Just the head of course. Swimming.

And then when you came up to it, it was only a dead stump.

Don't be deceived! Usually these objects really are animals.

Here's what you do.

Shoot the animal, more or less between the eyes, or where you guess the eyes must be. This will kill the animal but will not cause it to shed its disguise.

The next task is getting the animal out of the water. This can be difficult, as the animal will still be holding on tenaciously with the parts of itself that look like roots. You may need a chainsaw, a lot of rope, and a powerful motor on your boat. When you have at last managed to chop and pry the animal loose, tow it to shore, where you will have parked your car.

No blood will be visible.

Let the animal dry out a little. It will be doing a good imitation of being waterlogged and very heavy. Heave it onto the hood of your car or the roof of your van and rope it down securely. Drive it into the city. Other hunters, with moose or bears or deer or even porcupines strapped to their own cars, will shake their heads and laugh at you, but remember: the last laugh will be yours.

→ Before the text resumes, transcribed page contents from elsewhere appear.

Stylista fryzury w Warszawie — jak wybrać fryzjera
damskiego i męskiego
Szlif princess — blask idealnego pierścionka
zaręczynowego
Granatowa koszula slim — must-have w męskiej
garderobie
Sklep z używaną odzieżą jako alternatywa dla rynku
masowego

When you get the animal home, butcher it in the back yard. Use the chainsaw again, and a diagram of a cow. The animal will still look like wood. But don't be fooled.

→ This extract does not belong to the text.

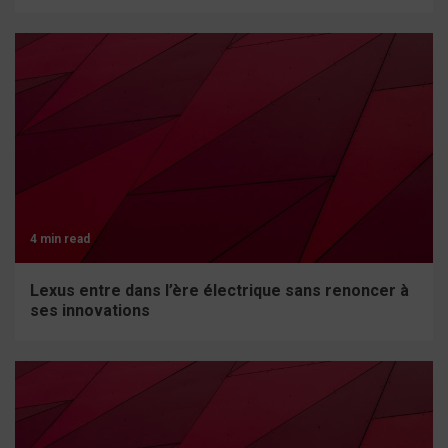
4 min read
Lexus entre dans l’ère électrique sans renoncer à
ses innovations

Wrap the steaks, ribs, and chops in freezer paper and put them in the freezer. If your wife questions what you are doing or makes disparaging remarks about your sanity, tell her to mind her own business. Conversely, quote from the Bible: All flesh is grass.

When you feel ready for a big meal of animal meat, take a steak from the freezer and heat up your charcoal or gas hibachi or your frying pan or grill. This is the moment at which the animal will be forced to reveal its true nature! Season the steak--we like a little barbecue sauce--and toss it onto the heat.

If it remains wood, you've made a mistake. Bad luck! You've picked the one dead stump out of a thousand that is not really an animal.

Try again later.

2.

The favorite disguise of fish is oval stones lying at the bottoms of streams.

MAKING

A MAN

This month we'll take a break from crocheted string bikinis and Leftovers Rechaufees to give our readers some tips on how to create, in their very own kitchens and rumpus rooms, an item that is both practical and decorative. It's nice to have one of these around the house, either out on the lawn looking busy, or propped in a chair, prone or erect. Choose the coverings to match the drapes!

When worn out, they can be re-covered and used as doorstops.

1. TRADITIONAL METHOD

Take some dust of the ground. Form. Breathe into the nostrils the breath of life. Simple, but effective!

(Please note that although men are made of dust, women are made of ribs. Remember that at your next Texas-style barbecue!)

Shou

ld you give your man a belly button, or not? Authorities on the traditional method disagree. We ourselves like to include one, as we think it adds a finishing touch. Use your thumb.

2. GINGERBREAD METHOD

Any good rolled-cookie recipe will do, but add extra ginger if you want lively results--and our readers who choose this method usually do! Raisins make good eyes and buttons, but you can use those little silver balls as long as you take care not to break your teeth on them.

Once your man has come out of your oven, you may have trouble hanging on to him. Men made this way are apt to take off down the road, on motorcycles or off them, robbing convenience stores, getting themselves tattooed, and hopping up and down and singing, "Run, run, as fast as you can, you can't catch me, I'm the Gingerbread Man!" Attaching a string to his leg before the oven procedure may help, but--alas--in our experience, not for long.

There's one good thing to be said for this method, though: these guys are scrumptious! Good enough to eat!

3. CLOTHES METHOD

Clothes make the man! How often have you heard it said?

Well, we couldn't agree more! However, clothes may make the man, but women--by and large--make the clothes, so it follows that the responsibility for the finished model lies with the home seamstress.